Consigne:
Relevez, s'il vous plaît, tous les noms propres de lieux ou d'entités politiques cités dans la chronique sur le libre-échange ci-dessous.

Texte à lire:
· · · · ·

Thomas Piketty : « Si l’Europe n’abandonne pas sa religion du libre-échange, elle court le risque d’un désastre social et industriel »
Chronique
Dans sa chronique, l’économiste appelle l’Union européenne à instaurer des droits de douane en vue de taxer le CO₂ du transport de marchandises et de contrer les ravages du dumping chinois.
Face à la déferlante trumpiste, l’Europe comme les autres parties du monde n’ont d’autre choix que de repenser fondamentalement leur doctrine commerciale. Disons-le clairement : si l’Europe n’abandonne pas urgemment sa religion du libre-échange, elle court le risque d’un désastre social et industriel sans précédent. Le tout sans aucun bénéfice pour la planète, bien au contraire.
Pour fixer ses droits de douane, Donald Trump a suivi une logique étroitement nationaliste (l’excédent bilatéral avec les Etats-Unis) et passablement chaotique, au gré de ses changements d’humeur. Il faut faire tout le contraire : les droits de douane doivent être fixés sur la base de principes universalistes et prévisibles.

· · · · ·

Les données:
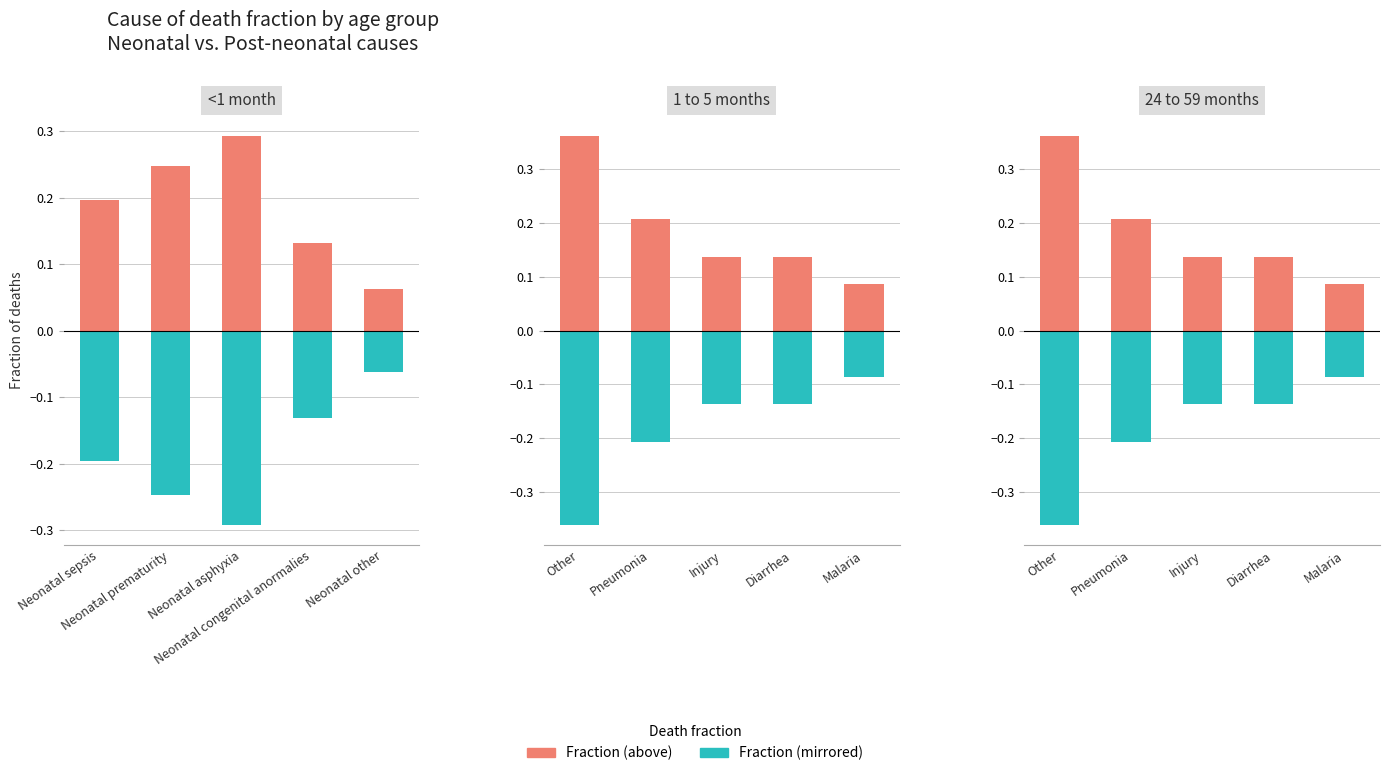

At how many categories does at least one series exceed 0?

5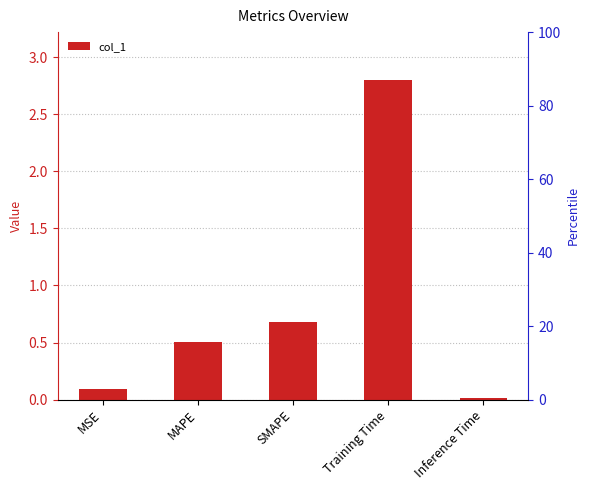

Are the bars grouped side by side (vs. stacked)?

No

· · · · ·

Corrigé:
- l'Europe
- l'Union européenne
- les Etats-Unis